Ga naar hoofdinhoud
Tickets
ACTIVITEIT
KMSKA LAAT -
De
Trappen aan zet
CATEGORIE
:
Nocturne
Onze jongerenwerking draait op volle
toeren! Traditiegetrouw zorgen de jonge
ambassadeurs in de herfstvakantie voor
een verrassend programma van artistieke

**EXERCISE OBJECTIVE:** Render every line of the records as a Markdown table with the columns Row and Line, numbering each row and leaving out blank lines.

**SOLUTION:**
| Row | Line |
|---|---|
| 1 | Ga naar hoofdinhoud |
| 2 | Tickets |
| 3 | ACTIVITEIT |
| 4 | KMSKA LAAT - |
| 5 | De |
| 6 | Trappen aan zet |
| 7 | CATEGORIE |
| 8 | : |
| 9 | Nocturne |
| 10 | Onze jongerenwerking draait op volle |
| 11 | toeren! Traditiegetrouw zorgen de jonge |
| 12 | ambassadeurs in de herfstvakantie voor |
| 13 | een verrassend programma van artistieke |